• **PROVIDED TEXT**:
*** Block opens ***

In order to be entered to win, it is super duper easy. No purchase necessary. Here's how it works. Step one, rate and review the show wherever you're listening. And please be specific. I really want to hear what you like so I can do more of that. Step two, take a screenshot of your review. And step three, email that screenshot to hello at moneynewsnetwork.com with giveaway in the subject line. And that is it.

You're entered. Easy peasy. And to find out if you've won, you've got to be following me on Instagram at Nicole Lappin. That's where I'll be announcing the winners. And this is my little way of saying thank you for listening, sharing, and being part of the Money Rehab community. You truly make this show what it is, and I so appreciate you. And good luck. This giveaway is open to U.S. residents 18 and older. Voidware prohibited. One entry per person. Entries must be received by July 1st, 2025.

I'm Nicole Lappin, the only financial expert you don't need a dictionary to understand. It's time for some money rehab. This is a major, major week for Trump's big, beautiful bill. Of course, the president's collection of economic policy that he is trying to smush into one gigantic catch-all bill. The

The hope is that the bill passes in the Senate this week, which would put the bill one step closer to hitting the president's desk for signature. He really wants to sign this thing by the 4th of July, but that is coming up super quickly and there's a lot left to do, so we'll see. And there is a lot in this bill. It is over a thousand pages of proposals that span topics like border security and Medicaid and AI and a whole lot more.

*** Block closes ***

• **RECORDED DATA**:
*** Block opens ***

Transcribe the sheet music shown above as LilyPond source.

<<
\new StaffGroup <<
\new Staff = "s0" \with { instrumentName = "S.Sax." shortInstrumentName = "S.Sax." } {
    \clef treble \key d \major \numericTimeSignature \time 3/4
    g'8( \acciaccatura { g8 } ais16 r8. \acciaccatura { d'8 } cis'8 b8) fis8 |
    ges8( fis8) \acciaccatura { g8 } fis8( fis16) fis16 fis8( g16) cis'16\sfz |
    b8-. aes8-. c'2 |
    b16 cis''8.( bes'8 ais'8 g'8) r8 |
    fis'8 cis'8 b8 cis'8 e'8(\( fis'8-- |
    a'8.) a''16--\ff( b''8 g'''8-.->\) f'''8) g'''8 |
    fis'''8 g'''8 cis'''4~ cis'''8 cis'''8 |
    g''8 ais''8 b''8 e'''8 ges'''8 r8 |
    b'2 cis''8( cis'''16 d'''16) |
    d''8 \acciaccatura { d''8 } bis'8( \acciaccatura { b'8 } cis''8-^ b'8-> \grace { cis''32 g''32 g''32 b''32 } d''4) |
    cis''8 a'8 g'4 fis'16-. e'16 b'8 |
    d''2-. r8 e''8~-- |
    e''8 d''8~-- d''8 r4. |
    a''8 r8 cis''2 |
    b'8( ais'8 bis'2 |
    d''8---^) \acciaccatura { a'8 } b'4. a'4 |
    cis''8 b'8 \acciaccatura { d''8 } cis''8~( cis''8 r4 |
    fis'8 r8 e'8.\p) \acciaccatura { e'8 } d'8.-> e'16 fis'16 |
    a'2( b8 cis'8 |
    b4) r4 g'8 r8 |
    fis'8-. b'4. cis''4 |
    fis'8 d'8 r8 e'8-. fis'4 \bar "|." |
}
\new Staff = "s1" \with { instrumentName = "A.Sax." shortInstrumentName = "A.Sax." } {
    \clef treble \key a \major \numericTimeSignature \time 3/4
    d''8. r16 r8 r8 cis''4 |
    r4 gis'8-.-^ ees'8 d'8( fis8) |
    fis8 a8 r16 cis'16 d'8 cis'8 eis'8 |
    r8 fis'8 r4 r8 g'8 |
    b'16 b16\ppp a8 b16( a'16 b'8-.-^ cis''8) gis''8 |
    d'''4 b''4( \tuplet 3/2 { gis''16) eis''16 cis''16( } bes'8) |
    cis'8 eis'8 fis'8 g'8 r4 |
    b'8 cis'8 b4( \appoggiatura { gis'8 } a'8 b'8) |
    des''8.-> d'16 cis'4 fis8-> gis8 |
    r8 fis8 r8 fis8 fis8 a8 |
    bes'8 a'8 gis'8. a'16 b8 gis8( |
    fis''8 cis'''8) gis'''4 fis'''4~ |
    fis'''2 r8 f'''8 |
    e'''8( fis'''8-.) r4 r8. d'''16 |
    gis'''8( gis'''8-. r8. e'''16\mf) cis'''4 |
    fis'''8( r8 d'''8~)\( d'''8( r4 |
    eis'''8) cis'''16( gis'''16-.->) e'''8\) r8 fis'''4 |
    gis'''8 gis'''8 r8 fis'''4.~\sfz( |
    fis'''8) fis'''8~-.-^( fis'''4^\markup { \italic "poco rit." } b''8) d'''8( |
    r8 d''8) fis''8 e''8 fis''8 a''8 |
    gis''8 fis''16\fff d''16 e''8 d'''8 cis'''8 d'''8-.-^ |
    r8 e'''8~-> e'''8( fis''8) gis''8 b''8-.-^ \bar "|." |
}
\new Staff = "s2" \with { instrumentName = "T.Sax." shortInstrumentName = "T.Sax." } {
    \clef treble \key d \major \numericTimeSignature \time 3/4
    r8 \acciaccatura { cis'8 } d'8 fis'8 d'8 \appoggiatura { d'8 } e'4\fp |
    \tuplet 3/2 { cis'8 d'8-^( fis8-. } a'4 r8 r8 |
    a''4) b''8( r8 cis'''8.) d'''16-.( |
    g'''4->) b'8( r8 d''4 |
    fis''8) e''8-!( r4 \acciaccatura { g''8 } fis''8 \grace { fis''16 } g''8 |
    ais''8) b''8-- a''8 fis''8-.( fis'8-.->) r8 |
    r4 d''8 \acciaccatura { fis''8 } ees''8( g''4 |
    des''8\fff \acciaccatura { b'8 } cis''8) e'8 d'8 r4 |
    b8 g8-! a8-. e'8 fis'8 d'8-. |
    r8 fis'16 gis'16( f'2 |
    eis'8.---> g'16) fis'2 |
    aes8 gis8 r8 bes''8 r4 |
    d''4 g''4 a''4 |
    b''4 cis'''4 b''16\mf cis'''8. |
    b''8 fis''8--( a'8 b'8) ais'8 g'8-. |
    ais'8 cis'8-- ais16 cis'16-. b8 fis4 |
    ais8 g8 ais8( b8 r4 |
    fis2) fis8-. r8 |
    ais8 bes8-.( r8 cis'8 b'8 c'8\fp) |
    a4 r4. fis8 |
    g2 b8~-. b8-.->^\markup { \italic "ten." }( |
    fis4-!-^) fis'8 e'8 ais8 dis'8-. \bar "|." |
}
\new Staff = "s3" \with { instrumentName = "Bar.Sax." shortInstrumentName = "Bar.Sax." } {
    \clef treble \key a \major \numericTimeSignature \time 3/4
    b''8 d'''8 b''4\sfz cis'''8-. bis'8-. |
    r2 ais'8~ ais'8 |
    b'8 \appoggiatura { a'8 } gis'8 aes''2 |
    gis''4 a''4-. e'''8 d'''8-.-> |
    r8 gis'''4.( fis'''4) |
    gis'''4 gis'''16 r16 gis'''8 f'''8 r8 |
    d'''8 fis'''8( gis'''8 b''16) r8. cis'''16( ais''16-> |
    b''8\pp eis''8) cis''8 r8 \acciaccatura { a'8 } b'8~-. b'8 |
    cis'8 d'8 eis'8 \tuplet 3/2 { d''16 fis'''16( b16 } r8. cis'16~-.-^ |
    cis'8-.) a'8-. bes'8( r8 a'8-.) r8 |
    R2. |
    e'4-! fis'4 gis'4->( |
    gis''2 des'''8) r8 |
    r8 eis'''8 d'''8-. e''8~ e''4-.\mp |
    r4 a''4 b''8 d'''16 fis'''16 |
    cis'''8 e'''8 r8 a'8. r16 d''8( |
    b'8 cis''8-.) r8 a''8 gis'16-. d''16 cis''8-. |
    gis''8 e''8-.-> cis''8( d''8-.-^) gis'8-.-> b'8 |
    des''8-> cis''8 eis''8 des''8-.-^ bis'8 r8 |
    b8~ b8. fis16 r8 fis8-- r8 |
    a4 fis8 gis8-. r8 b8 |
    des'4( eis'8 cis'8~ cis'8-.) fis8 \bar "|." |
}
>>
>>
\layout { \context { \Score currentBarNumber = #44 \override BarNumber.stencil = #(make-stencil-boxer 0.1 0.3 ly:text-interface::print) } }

*** Block closes ***

• **REQUIRED ACTION 1**:
Based on the Money Rehab transcript, do the following statements agree with it? Answer yes or no for each, and quote the words that decide it.
(a) Entries for the giveaway must be emailed with "giveaway" in the subject line.
(b) The winners will be announced by email.
(c) The bill runs to more than a thousand pages.
• **REQUIRED ACTION 2**:
Continue the Money Rehab transcript from its final sentence.

• **WRITTEN RESPONSE 1**:
(a) Yes: "email that screenshot to hello at moneynewsnetwork.com with giveaway in the subject line."
(b) No: "you've got to be following me on Instagram at Nicole Lappin. That's where I'll be announcing the winners."
(c) Yes: "It is over a thousand pages of proposals."

• **WRITTEN RESPONSE 2**:
But today I want to double click on one proposal that has gone viral: the Trump accounts. These are the government-backed investment accounts for babies. There is a lot to love about free money, don't get me wrong, especially when it's invested. But today I'm going to dig into the numbers so that you can decide if this is truly a smart investment in the next generation or a vehicle to make the wealth gap in the U.S. worse.

I'm going to break down exactly how these Trump accounts work, the long-term impact of programs like these, and what these accounts could mean for your wallet and your taxes, even if you don't have kids. By the way, if you want an easy summary of the other heavy-hitting policies in the Big Beautiful Bill, I've done other episodes about this, which I have linked in the show notes, so please check those out next. Anyway, these Trump accounts are part of a new five-year pilot program tucked into the One Big Beautiful Bill Act.

You'll see them called Trump accounts in the headlines, but initially these were actually called money account for growth and advancement accounts.

or MAGA accounts. Washington just loves to reverse engineer an acronym. So if the big beautiful bill is passed, every baby born in the United States between January 1st, 2025 and December 31st, 2028 would get a thousand dollar investment from the federal government. So long as the baby is a U.S. citizen with a social security number. And if there are two parents in the picture and they are married, both parents have to have social security numbers too.

By the way, I had my daughter in December of 2024, so she missed this by a matter of days.

But that's just how my 2025 is going for me so far. But if you do check these boxes, you're in and your baby's net worth is now $1,000, which honestly is kind of dope. I'm pretty sure that I was born with the debt, definitely financial baggage at least. So I would have loved a little four figure head start. And this is $1,000 per child, by the way. So if you have multiple babies born over the next four years, they all get their own fund.

That money goes into a government-established investment account. The investments must be in low-cost, diversified U.S. stock index funds or a similar vehicle. So the ETFs I usually talk about on the show, like SPY or VOO, those probably will count. The language on how these accounts will be taxed is...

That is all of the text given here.